(WRITTEN TASK) Should any entry include an image, skip the image and copy the entry exactly.

(Saved entries)

....................

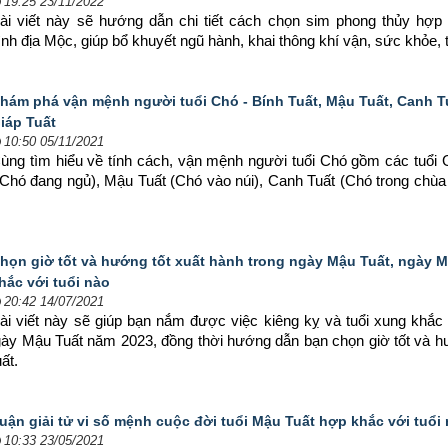
19:25 23/11/2022
ài viết này sẽ hướng dẫn chi tiết cách chọn sim phong thủy hợp
nh địa Mộc, giúp bổ khuyết ngũ hành, khai thông khí vận, sức khỏe, 
hám phá vận mệnh người tuổi Chó - Bính Tuất, Mậu Tuất, Canh T
iáp Tuất
10:50 05/11/2021
ùng tìm hiểu về tính cách, vận mệnh người tuổi Chó gồm các tuổi G
(Chó đang ngủ), Mậu Tuất (Chó vào núi), Canh Tuất (Chó trong chùa
họn giờ tốt và hướng tốt xuất hành trong ngày Mậu Tuất, ngày 
hắc với tuổi nào
20:42 14/07/2021
ài viết này sẽ giúp bạn nắm được việc kiêng kỵ và tuổi xung khắc 
ngày Mậu Tuất năm 2023, đồng thời hướng dẫn bạn chọn 
giờ tốt và h
ất.
uận giải tử vi số mệnh cuộc đời tuổi Mậu Tuất hợp khắc với tuổi
10:33 23/05/2021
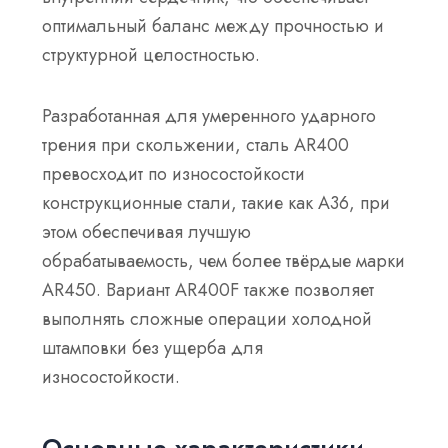
оптимальный баланс между прочностью и
структурной целостностью.
Разработанная для умеренного ударного
трения при скольжении, сталь AR400
превосходит по износостойкости
конструкционные стали, такие как A36, при
этом обеспечивая лучшую
обрабатываемость, чем более твёрдые марки
AR450. Вариант AR400F также позволяет
выполнять сложные операции холодной
штамповки без ущерба для
износостойкости.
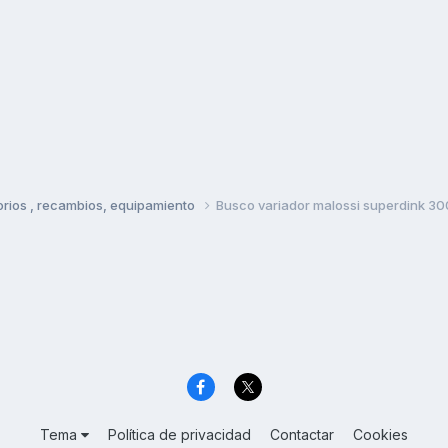
rios , recambios, equipamiento
Busco variador malossi superdink 30
Tema
Política de privacidad
Contactar
Cookies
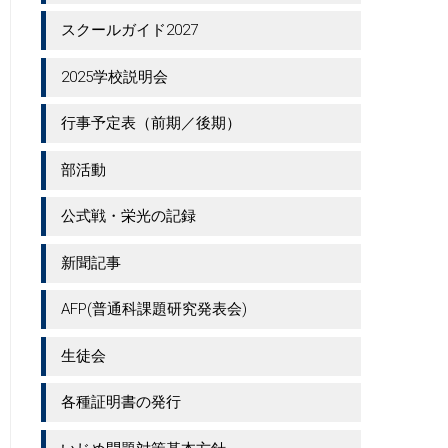
スクールガイド2027
2025学校説明会
行事予定表（前期／後期）
部活動
公式戦・栄光の記録
新聞記事
AFP(普通科課題研究発表会)
生徒会
各種証明書の発行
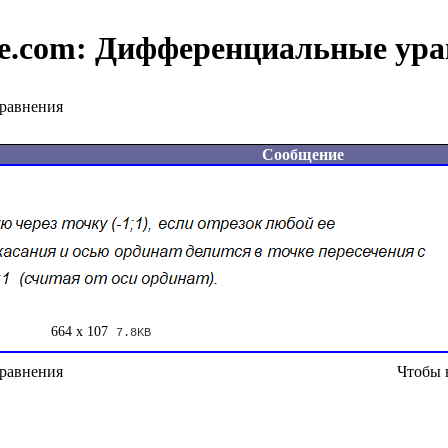
e.com:
Дифференциальные ура
равнения
Сообщение
664 x 107
7.8KB
равнения
Чтобы 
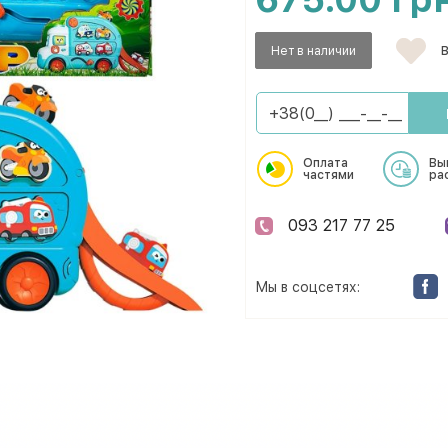
Нет в наличии
В
Оплата
Вы
частями
ра
093 217 77 25
Мы в соцсетях:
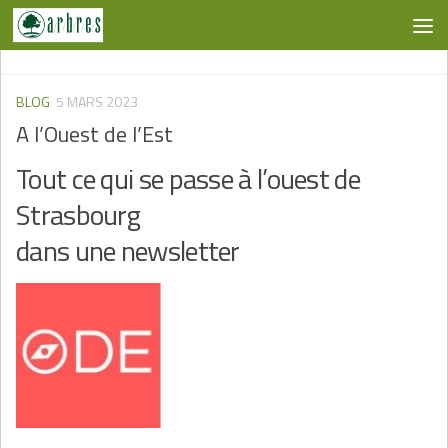
Skip to content
BLOG
5 MARS 2023
A l’Ouest de l’Est
Tout ce qui se passe à l’ouest de
Strasbourg
dans une newsletter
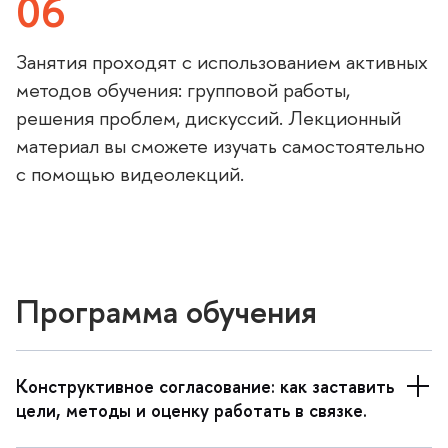
06
Занятия проходят с использованием активных
методов обучения: групповой работы,
решения проблем, дискуссий. Лекционный
материал вы сможете изучать самостоятельно
с помощью видеолекций.
Программа обучения
Конструктивное согласование: как заставить
цели, методы и оценку работать в связке.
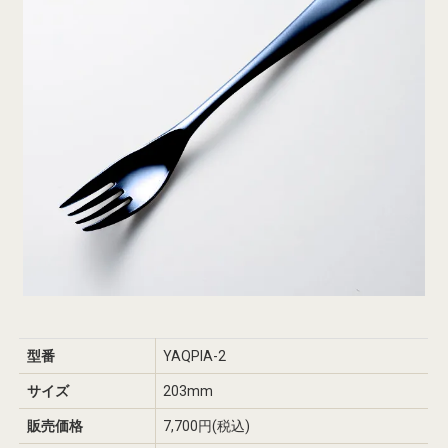
型番
YAQPIA-2
サイズ
203mm
販売価格
7,700円(税込)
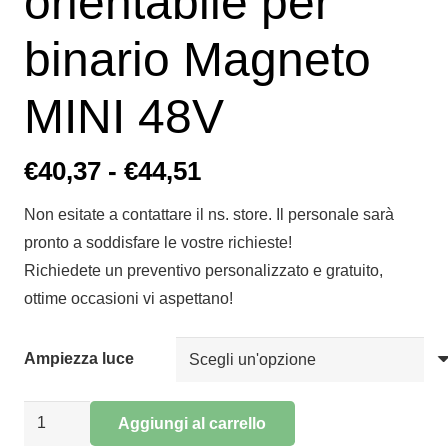
orientabile per
binario Magneto
MINI 48V
Fascia
€
40,37
-
€
44,51
di
Non esitate a contattare il ns. store. Il personale sarà
prezzo:
pronto a soddisfare le vostre richieste!
da
Richiedete un preventivo personalizzato e gratuito,
€40,37
ottime occasioni vi aspettano!
a
€44,51
Ampiezza luce
Linee
Aggiungi al carrello
led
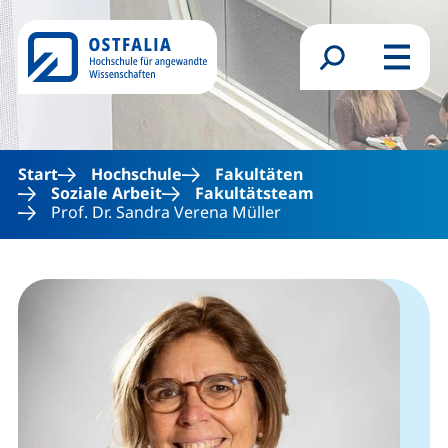
Direkt zum Inhalt
Suchformular
Menü
Start
Hochschule
Fakultäten
Soziale Arbeit
Fakultätsteam
Prof. Dr. Sandra Verena Müller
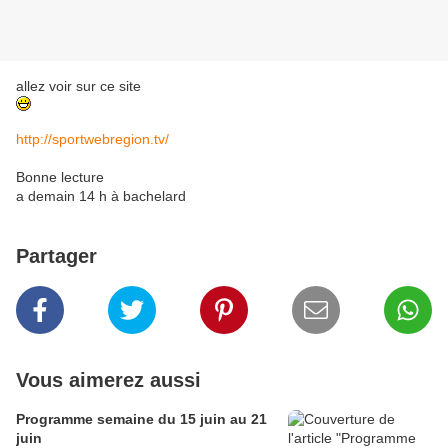
allez voir sur ce site
http://sportwebregion.tv/
Bonne lecture
a demain 14 h à bachelard
Partager
Vous aimerez aussi
Programme semaine du 15 juin au 21
juin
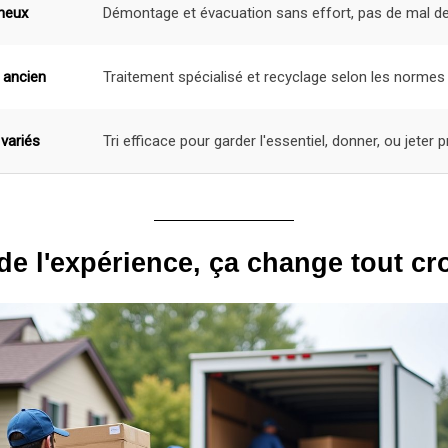
neux
Démontage et évacuation sans effort, pas de mal de
 ancien
Traitement spécialisé et recyclage selon les normes 
 variés
Tri efficace pour garder l'essentiel, donner, ou jeter
de l'expérience, ça change tout c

....................

(TASK ANSWER)
19:25 23/11/2022
ài viết này sẽ hướng dẫn chi tiết cách chọn sim phong thủy hợp
nh địa Mộc, giúp bổ khuyết ngũ hành, khai thông khí vận, sức khỏe, 
hám phá vận mệnh người tuổi Chó - Bính Tuất, Mậu Tuất, Canh T
iáp Tuất
10:50 05/11/2021
ùng tìm hiểu về tính cách, vận mệnh người tuổi Chó gồm các tuổi G
(Chó đang ngủ), Mậu Tuất (Chó vào núi), Canh Tuất (Chó trong chùa
họn giờ tốt và hướng tốt xuất hành trong ngày Mậu Tuất, ngày 
hắc với tuổi nào
20:42 14/07/2021
ài viết này sẽ giúp bạn nắm được việc kiêng kỵ và tuổi xung khắc 
ngày Mậu Tuất năm 2023, đồng thời hướng dẫn bạn chọn 
giờ tốt và h
ất.
uận giải tử vi số mệnh cuộc đời tuổi Mậu Tuất hợp khắc với tuổi
10:33 23/05/2021
оптимальный баланс между прочностью и
структурной целостностью.
Разработанная для умеренного ударного
трения при скольжении, сталь AR400
превосходит по износостойкости
конструкционные стали, такие как A36, при
этом обеспечивая лучшую
обрабатываемость, чем более твёрдые марки
AR450. Вариант AR400F также позволяет
выполнять сложные операции холодной
штамповки без ущерба для
износостойкости.
rios , recambios, equipamiento
Busco variador malossi superdink 30
Tema
Política de privacidad
Contactar
Cookies
スクールガイド2027
2025学校説明会
行事予定表（前期／後期）
部活動
公式戦・栄光の記録
新聞記事
AFP(普通科課題研究発表会)
生徒会
各種証明書の発行
e.com:
Дифференциальные ура
равнения
Сообщение
664 x 107
7.8KB
равнения
Чтобы 
Нет в наличии
В
Оплата
Вы
частями
ра
093 217 77 25
Мы в соцсетях:
Skip to content
BLOG
5 MARS 2023
A l’Ouest de l’Est
Tout ce qui se passe à l’ouest de
Strasbourg
dans une newsletter
06
Занятия проходят с использованием активных
методов обучения: групповой работы,
решения проблем, дискуссий. Лекционный
материал вы сможете изучать самостоятельно
с помощью видеолекций.
Программа обучения
Конструктивное согласование: как заставить
цели, методы и оценку работать в связке.
型番
YAQPIA-2
サイズ
203mm
販売価格
7,700円(税込)
orientabile per
binario Magneto
MINI 48V
Fascia
€
40,37
-
€
44,51
di
Non esitate a contattare il ns. store. Il personale sarà
prezzo:
pronto a soddisfare le vostre richieste!
da
Richiedete un preventivo personalizzato e gratuito,
€40,37
ottime occasioni vi aspettano!
a
€44,51
Ampiezza luce
Linee
Aggiungi al carrello
led
Direkt zum Inhalt
Suchformular
Menü
Start
Hochschule
Fakultäten
Soziale Arbeit
Fakultätsteam
Prof. Dr. Sandra Verena Müller
allez voir sur ce site
http://sportwebregion.tv/
Bonne lecture
a demain 14 h à bachelard
Partager
Vous aimerez aussi
Programme semaine du 15 juin au 21
juin
neux
Démontage et évacuation sans effort, pas de mal de
 ancien
Traitement spécialisé et recyclage selon les normes 
 variés
Tri efficace pour garder l'essentiel, donner, ou jeter
de l'expérience, ça change tout c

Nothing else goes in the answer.